• _Problem requirements_
Pull every line holding the word "Satyre" from the data below and copy it.

Source data
↓↓↓

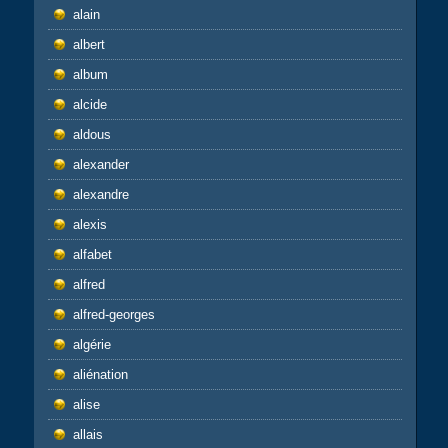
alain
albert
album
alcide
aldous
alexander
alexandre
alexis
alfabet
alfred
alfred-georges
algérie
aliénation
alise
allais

↑↑↑
↓↓↓

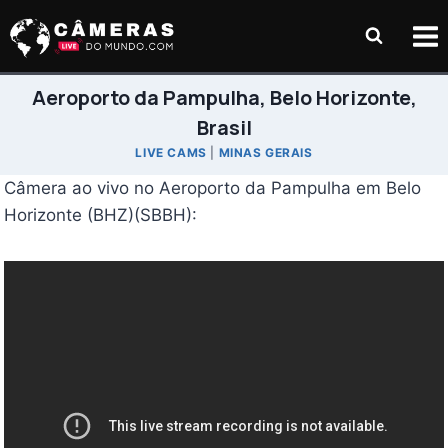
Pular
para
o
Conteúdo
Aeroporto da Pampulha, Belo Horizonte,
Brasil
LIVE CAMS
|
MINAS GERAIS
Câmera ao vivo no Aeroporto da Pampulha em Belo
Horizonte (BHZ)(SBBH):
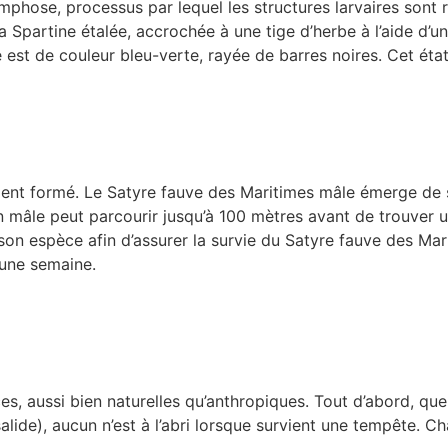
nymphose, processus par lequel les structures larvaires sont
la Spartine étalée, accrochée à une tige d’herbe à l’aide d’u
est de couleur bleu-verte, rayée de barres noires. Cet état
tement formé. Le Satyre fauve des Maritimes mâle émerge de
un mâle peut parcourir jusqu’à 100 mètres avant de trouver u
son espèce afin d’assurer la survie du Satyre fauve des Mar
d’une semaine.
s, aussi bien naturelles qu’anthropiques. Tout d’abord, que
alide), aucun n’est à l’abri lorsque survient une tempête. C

↑↑↑

• _Solution to this problem_
tement formé. Le Satyre fauve des Maritimes mâle émerge de
son espèce afin d’assurer la survie du Satyre fauve des Mar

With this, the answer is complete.